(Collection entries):
####################

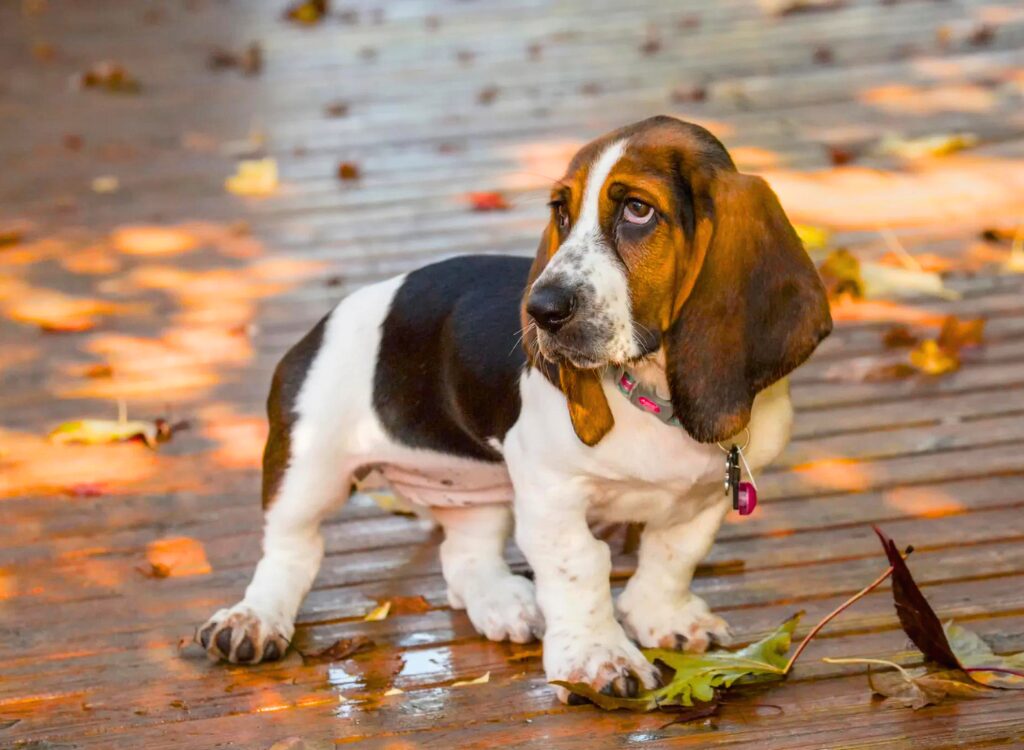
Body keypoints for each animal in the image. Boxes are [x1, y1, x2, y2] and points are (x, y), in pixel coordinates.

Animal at [195, 115, 827, 704]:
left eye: (638, 211)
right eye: (561, 213)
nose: (541, 310)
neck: (651, 393)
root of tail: (321, 324)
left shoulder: (702, 498)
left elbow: (673, 556)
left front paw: (663, 618)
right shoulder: (550, 491)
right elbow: (581, 567)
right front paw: (598, 660)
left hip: (480, 489)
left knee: (463, 554)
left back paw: (506, 604)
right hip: (310, 469)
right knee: (292, 549)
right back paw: (252, 621)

####################

(Required action): With pictures removed, write out exactly each line of the entries from the first through the line that holds "left front paw: (663, 618)".

(Task output):
Body keypoints for each animal in the image. Boxes are [x1, y1, x2, y2] and points are (x, y), in pixel coordinates.

Animal at [195, 115, 827, 704]:
left eye: (638, 211)
right eye: (561, 213)
nose: (541, 310)
neck: (651, 393)
root of tail: (321, 324)
left shoulder: (702, 498)
left elbow: (673, 556)
left front paw: (663, 618)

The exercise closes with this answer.